И мир переворачивается.
Таю сидит... нет, не сидит. Возлежит. Как на тех гравюрах весны, что продают в лавках укиё-э. Но не застывшая, не нарисованная. Живая.
На левом боку, правая нога согнута в колене. Поза кошки. Или тигрицы. Кимоно сползло с плеча — вижу ключицу, тонкую, как флейта.
Это неприлично. Это против всех правил, которым нас учили. Женщина должна сидеть на коленях. Спина прямая. Ноги сомкнуты. Руки на бедрах. Взгляд опущен.
Но она... она создает свои правила. И они прекраснее любых установлений.
Мужчина — вижу только профиль. Нос с горбинкой. Подбородок волевой. На виске тонкий шрам — старый, белый, как нитка. Откуда? Дуэль? Падение с лошади?
Я придумываю ему истории. Самурай, потерявший честь. Торговец, разбогатевший на контрабанде. Младший сын знатного дома, проигравший наследство в кости.
Сидит правильно. На коленях. Спина как струна. Но в этой правильности есть напряжение. Как у хищника перед прыжком.
Они разговаривают. О чем? О поэзии? О политике? О ценах на рис? Голоса сливаются в мелодию без слов.
И вдруг — смех таю.
Не хихиканье, прикрытое рукавом. Не вежливое "хо-хо-хо" воспитанных дам. Настоящий смех. Голова запрокинута. Белое горло.

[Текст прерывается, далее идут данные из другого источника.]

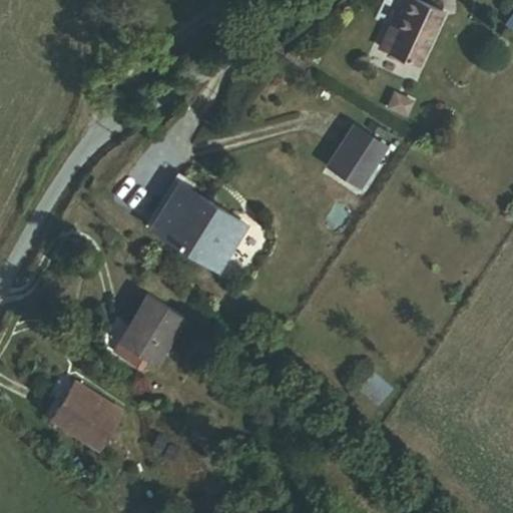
[(426,65),(447,11),(418,0),(405,0),(395,28),(390,27),(381,48),(426,65)]
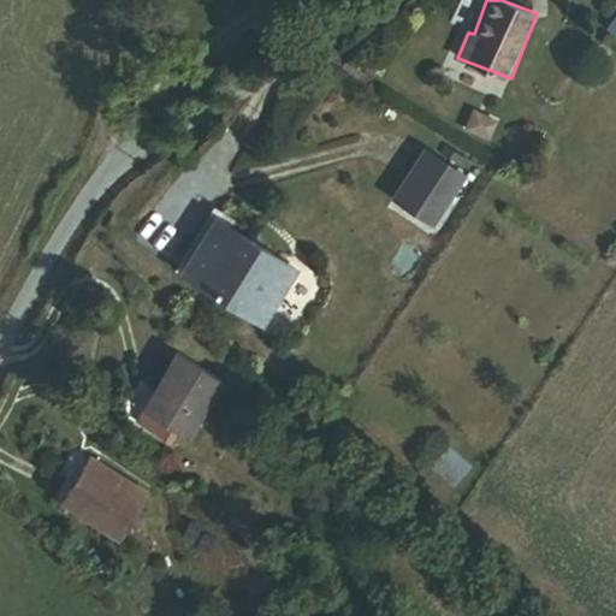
[(426,229),(457,182),(419,157),(388,203),(426,229)]
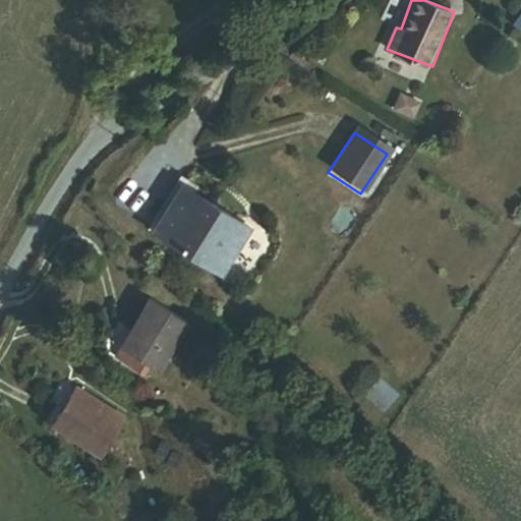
[(168,248),(216,288),(254,241),(207,201),(168,248)]
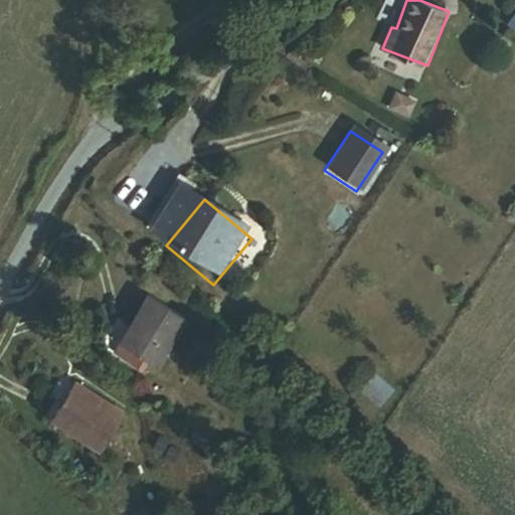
[(160,349),(195,311),(160,279),(125,317),(160,349)]
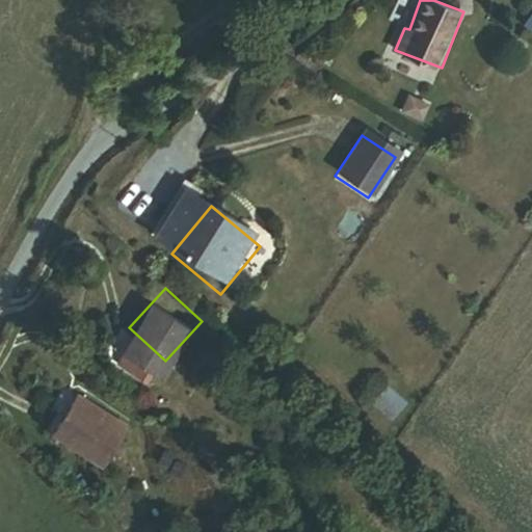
[(97,448),(123,410),(69,373),(54,395),(67,404),(56,420),(97,448)]
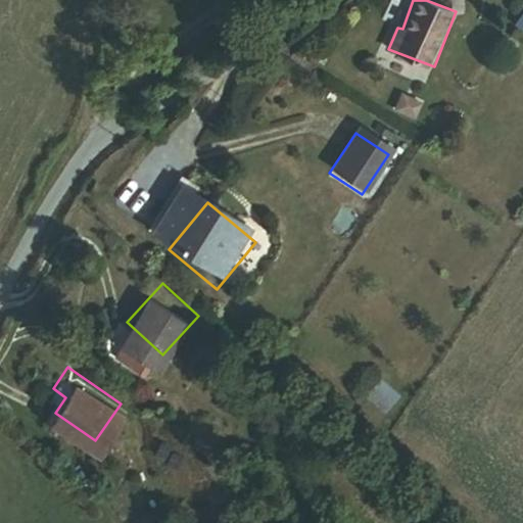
[(366,396),(384,412),(398,395),(379,380),(366,396)]
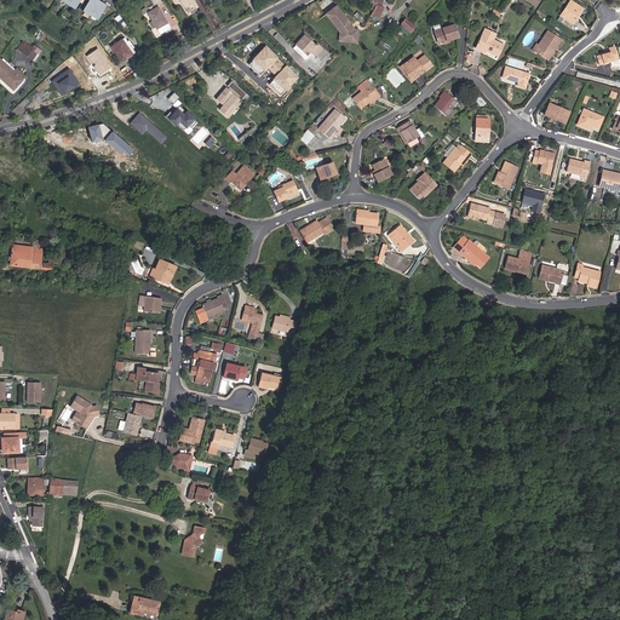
[(90,0),(84,10),(97,18),(105,6),(95,0),(90,0)]
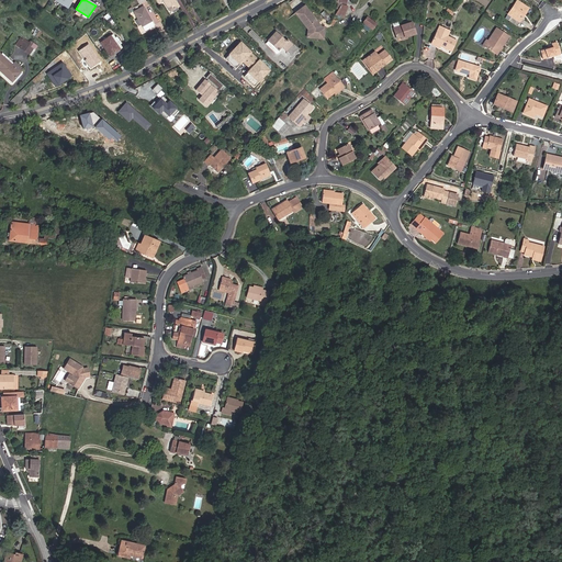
[(156,0),(159,4),(164,1),(170,12),(179,7),(175,0),(156,0)]
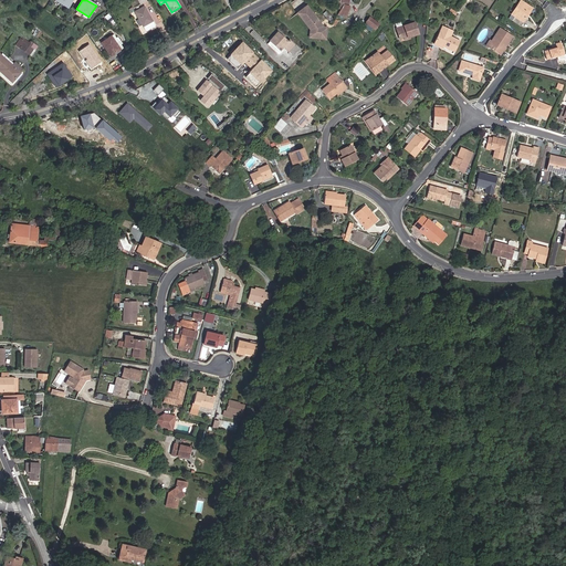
[(525,17),(528,11),(530,12),(533,8),(522,0),(512,14),(523,22),(526,18),(525,17)]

Шпильки дрожат — жемчужины, нефрит, черепаховый панцирь. Целое состояние в волосах.
А потом...
Кимоно. Она тянет за ворот. Медленно. Как разворачивают подарок, зная, что внутри сокровище.
Шелк золотистый, тяжелый, стекает с плеч. Под ним — белизна. Не та белизна рисовой пудры, которой мы мажемся. Настоящая. Кожа как фарфор из императорской коллекции. Груди маленькие, как незрелые персики. Соски — две капли крови на снегу.
Забываю дышать. Забываю считать. Забываю все.
Она не стыдится. Не прикрывается. Сидит — нет, возлежит — как богиня. Как те статуи в храме, которые прячут от простолюдинов.
Мужская рука движется. Большая. На среднем пальце кольцо — золото? Латунь? В этом свете не разобрать. Касается её запястья. Такого тонкого, что его можно обхватить двумя пальцами.
Госпожа Мурасаки убила бы меня за это подглядывание. Бамбуковая палка. Двадцать ударов. Или тридцать. Шрамы на неделю. Невозможность лежать на спине. Потеря клиентов. Голод.
Но любопытство сильнее страха. Всегда было сильнее.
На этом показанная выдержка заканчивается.